======== INPUT ========

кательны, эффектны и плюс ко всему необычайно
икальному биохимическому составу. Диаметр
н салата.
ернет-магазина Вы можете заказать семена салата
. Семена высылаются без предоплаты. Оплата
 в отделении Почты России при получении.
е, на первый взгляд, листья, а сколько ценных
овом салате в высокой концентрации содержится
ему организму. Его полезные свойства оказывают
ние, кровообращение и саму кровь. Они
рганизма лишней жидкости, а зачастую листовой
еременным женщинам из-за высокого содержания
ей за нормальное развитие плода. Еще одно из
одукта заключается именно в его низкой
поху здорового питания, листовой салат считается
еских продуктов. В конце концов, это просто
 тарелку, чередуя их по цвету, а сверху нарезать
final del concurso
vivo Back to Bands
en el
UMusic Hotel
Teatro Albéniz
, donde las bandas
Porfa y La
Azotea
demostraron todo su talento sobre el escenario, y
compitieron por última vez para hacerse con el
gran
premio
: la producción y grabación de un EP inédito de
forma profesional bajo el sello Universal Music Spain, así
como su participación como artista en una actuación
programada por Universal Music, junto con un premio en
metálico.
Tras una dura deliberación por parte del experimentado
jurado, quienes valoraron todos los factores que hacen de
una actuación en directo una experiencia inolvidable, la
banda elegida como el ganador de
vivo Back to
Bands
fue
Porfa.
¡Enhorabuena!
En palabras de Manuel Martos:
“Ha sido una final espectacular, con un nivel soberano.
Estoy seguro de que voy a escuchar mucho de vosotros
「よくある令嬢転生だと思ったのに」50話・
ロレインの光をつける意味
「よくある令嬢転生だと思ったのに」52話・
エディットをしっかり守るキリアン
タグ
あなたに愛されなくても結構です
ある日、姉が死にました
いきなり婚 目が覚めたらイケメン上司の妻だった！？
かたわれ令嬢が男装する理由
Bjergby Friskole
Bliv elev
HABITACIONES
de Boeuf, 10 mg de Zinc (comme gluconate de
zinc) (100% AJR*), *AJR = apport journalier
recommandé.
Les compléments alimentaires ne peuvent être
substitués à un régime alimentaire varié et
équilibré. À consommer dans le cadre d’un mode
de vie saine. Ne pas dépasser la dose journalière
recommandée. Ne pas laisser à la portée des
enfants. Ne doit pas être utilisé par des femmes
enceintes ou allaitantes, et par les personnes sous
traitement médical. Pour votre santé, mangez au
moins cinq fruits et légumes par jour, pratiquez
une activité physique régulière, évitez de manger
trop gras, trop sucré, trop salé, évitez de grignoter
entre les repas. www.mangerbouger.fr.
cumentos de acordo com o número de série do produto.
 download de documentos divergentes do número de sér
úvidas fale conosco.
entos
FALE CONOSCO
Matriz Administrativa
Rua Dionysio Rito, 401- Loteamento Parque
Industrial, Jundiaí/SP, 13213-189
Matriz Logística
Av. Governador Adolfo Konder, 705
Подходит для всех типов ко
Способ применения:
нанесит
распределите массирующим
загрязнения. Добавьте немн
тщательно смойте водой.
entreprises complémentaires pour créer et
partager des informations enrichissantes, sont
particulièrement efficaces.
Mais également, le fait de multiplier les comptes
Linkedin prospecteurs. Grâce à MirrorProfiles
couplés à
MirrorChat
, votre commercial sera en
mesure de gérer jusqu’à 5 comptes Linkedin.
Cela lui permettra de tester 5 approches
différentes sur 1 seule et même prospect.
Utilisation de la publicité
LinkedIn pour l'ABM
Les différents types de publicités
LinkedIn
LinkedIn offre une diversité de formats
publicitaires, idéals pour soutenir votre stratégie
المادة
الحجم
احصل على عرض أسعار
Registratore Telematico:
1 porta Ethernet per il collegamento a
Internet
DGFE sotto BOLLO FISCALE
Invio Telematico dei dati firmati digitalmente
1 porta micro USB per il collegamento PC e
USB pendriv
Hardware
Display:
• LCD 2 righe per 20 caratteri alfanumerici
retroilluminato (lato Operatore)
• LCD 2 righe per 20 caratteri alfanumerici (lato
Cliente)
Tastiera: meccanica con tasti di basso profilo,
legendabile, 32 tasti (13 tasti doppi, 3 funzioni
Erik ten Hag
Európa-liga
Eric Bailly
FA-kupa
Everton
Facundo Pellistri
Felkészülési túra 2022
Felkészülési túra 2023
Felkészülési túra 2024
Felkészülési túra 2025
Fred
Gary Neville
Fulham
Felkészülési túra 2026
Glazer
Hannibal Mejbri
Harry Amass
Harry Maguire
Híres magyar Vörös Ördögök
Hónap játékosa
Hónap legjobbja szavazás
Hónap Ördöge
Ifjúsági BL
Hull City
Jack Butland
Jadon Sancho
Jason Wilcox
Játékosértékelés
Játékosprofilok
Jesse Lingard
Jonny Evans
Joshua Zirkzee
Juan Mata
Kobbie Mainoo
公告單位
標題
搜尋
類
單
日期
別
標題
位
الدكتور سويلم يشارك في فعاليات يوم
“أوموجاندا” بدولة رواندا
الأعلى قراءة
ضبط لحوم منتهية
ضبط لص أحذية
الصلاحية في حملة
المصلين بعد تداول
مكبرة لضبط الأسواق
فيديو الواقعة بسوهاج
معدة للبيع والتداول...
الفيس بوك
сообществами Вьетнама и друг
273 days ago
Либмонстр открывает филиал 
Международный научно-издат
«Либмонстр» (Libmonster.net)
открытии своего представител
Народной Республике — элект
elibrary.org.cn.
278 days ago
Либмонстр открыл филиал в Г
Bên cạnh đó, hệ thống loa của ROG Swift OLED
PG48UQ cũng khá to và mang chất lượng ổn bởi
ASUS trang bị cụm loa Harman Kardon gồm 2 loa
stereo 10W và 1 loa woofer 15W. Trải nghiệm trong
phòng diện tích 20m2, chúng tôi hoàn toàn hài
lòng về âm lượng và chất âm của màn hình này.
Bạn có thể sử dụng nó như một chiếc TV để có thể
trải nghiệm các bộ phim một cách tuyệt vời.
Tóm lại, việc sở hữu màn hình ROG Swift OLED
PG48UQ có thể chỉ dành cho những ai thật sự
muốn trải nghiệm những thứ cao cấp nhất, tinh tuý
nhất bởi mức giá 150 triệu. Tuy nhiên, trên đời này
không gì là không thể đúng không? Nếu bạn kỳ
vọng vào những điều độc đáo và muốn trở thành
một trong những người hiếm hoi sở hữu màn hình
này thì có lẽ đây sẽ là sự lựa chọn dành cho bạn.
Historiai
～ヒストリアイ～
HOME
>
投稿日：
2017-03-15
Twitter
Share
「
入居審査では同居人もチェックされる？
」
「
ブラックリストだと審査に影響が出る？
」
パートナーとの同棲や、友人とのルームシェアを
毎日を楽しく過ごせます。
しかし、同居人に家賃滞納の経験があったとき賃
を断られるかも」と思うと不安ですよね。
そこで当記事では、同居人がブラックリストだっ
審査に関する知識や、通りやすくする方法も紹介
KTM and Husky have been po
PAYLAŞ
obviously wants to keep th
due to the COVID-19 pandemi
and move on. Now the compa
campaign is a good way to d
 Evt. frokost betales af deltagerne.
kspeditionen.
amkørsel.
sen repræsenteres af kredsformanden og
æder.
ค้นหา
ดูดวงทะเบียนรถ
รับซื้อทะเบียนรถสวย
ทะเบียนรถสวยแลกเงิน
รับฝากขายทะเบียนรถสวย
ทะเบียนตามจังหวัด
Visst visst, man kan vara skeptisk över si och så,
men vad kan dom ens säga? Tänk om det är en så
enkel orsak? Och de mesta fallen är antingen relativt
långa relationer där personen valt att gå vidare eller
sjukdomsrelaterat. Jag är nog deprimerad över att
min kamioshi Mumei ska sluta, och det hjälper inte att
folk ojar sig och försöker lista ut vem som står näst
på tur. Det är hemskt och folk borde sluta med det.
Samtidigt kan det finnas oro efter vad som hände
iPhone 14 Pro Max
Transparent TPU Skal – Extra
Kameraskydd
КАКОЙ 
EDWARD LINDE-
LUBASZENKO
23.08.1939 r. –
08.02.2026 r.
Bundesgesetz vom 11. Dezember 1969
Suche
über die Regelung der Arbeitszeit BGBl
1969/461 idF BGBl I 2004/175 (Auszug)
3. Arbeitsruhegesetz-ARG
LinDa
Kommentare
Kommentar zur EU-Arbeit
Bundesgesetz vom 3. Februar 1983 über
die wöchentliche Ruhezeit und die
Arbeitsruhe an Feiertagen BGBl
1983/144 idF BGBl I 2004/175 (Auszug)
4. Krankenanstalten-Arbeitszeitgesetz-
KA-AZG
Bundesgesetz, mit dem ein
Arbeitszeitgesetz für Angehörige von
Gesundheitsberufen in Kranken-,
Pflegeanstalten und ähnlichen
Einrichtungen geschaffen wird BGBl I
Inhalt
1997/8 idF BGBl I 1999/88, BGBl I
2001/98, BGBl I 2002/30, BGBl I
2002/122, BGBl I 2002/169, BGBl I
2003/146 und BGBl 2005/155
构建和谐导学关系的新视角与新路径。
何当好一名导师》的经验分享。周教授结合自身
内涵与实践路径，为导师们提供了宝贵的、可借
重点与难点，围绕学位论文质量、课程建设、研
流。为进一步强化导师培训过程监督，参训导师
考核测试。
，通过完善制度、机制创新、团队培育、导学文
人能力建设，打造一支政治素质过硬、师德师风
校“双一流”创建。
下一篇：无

========

Retrieve each line from the records above where the word "être" occurs.

Les compléments alimentaires ne peuvent être
enfants. Ne doit pas être utilisé par des femmes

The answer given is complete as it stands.